A move by Greyhound Racing New Zealand (GRN) to introduce the Kiwi product into Vietnam is likely to have major spin-offs for Wanganui's Hatrick Raceway.
GRN chairman and long time Wanganui trainer John McArthur was confident small hurdles slowing the process could be cleared sooner rather than later.
"There is a lot of talk about China being a huge untapped market for all New Zealand racing codes and it is, but the Vietnam market is more than likely to open to us sooner than the Chinese," McArthur said yesterday.
"Greyhound Racing New Zealand has been actively working towards beaming our racing product into places like Laos and Cambodia, which are massive even if we were to start with a small percentage of that market.

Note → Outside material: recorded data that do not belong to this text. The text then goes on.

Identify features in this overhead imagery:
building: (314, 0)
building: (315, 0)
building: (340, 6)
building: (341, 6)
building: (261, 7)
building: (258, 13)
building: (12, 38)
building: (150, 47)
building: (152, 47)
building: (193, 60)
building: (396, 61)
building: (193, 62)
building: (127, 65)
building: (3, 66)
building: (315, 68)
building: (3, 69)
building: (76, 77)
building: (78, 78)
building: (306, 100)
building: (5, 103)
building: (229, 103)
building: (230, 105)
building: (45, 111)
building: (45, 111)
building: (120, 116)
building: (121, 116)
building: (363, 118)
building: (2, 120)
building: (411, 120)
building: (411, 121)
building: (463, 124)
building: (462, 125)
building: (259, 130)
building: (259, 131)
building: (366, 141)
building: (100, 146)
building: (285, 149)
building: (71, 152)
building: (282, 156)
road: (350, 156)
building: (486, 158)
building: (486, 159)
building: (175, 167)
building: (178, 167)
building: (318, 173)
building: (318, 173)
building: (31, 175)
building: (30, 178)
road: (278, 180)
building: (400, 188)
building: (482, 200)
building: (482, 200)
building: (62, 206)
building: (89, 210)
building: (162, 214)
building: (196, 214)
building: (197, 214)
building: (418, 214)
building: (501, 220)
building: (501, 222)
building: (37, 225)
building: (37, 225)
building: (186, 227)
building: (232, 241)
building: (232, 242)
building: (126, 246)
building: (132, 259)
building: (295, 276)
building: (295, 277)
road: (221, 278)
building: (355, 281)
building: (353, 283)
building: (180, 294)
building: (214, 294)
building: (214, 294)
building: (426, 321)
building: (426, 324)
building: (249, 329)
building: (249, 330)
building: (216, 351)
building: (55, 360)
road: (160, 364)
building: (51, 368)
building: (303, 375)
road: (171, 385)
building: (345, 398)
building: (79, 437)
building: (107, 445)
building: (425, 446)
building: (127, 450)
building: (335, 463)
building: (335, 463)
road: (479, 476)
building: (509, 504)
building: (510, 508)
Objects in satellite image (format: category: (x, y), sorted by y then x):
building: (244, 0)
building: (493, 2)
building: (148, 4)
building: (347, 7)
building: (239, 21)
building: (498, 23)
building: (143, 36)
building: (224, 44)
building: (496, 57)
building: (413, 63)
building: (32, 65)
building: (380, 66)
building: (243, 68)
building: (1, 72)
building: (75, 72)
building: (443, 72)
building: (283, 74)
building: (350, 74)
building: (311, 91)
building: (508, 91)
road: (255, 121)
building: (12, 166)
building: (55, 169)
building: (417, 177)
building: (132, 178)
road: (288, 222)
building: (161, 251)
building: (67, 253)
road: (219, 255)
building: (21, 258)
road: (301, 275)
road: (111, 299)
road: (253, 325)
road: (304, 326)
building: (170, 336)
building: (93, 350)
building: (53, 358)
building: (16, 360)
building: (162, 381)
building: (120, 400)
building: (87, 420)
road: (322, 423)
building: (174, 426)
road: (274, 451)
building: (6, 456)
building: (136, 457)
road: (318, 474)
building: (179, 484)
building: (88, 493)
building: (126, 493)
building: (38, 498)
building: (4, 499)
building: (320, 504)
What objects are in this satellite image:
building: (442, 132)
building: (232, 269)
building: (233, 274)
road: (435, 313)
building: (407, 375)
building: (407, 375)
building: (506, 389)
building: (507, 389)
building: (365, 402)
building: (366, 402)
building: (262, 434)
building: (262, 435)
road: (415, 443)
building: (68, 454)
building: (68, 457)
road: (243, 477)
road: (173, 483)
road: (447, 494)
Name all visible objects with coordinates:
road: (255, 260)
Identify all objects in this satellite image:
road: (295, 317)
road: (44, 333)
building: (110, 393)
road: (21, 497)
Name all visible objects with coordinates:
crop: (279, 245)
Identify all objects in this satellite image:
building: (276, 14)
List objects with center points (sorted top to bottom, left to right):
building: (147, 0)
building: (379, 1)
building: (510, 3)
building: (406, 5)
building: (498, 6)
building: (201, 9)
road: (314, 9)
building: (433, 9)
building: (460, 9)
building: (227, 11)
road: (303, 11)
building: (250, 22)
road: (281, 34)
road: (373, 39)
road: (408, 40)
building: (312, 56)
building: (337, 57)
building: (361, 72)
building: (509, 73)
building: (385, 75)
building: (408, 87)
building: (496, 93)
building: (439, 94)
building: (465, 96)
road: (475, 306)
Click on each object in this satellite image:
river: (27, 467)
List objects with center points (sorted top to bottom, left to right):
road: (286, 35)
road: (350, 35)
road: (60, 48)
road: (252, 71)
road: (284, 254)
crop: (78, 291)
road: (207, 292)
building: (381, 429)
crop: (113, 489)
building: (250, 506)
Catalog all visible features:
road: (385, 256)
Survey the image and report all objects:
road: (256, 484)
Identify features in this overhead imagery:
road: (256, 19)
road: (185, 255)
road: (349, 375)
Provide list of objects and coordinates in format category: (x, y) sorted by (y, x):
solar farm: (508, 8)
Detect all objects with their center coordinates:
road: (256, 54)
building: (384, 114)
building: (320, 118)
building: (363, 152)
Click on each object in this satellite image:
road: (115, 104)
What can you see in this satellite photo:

"Vietnam currently has two tracks. They have set up their own breeding and rearing programme, which I understand is quite impressive. They have an equalisator betting system similar to what we had many years ago, but we are working very hard to convince the Vietnamese government to introduce totalisator betting.
"We have some quite talented movers and shakers over there lobbying for it to happen. If we could pull that off it would be massive," McArthur said.
Rumours are also circulating about tapping into the lucrative British breakfast market, but that was just talk at this stage and early days, McArthur said.
"That's being looked at by the TAB and Sky. Potential markets to grow the whole New Zealand racing industry are always being looked at."
The rumours suggest if the British breakfast market was to open to New Zealand, greyhound race meetings would have to be held late at night and even the early hours of the morning. The rumours suggest meetings would be held between 9pm and 1am the following morning.
"The British thing is just pie in the sky at this stage, but if initiatives like this were to take off the spin-offs to all New Zealand racing would be great. If it were to happen it would probably mean greyhound racing would race one night a week at those sort of hours being bandied around, but again, this is only being talked about at this stage,' McArthur said.
Any offshore initiatives would have spin-offs for Hatrick Raceway in Wanganui, one of the busiest tracks in the country.
Wanganui Greyhound Racing Club manager Bridget Belsham said 95 Wanganui, five Wellington and one Taranaki meeting - a total of 101 meetings - were held each season at Hatrick.
"Some of these offshore initiatives have been talked about at club conferences, but really we've heard nothing concrete at this stage. I'm not sure if much would change at Hatrick - it really comes down to how the money is divvied up. I guess if the entire industry benefits we benefit too," Belsham said.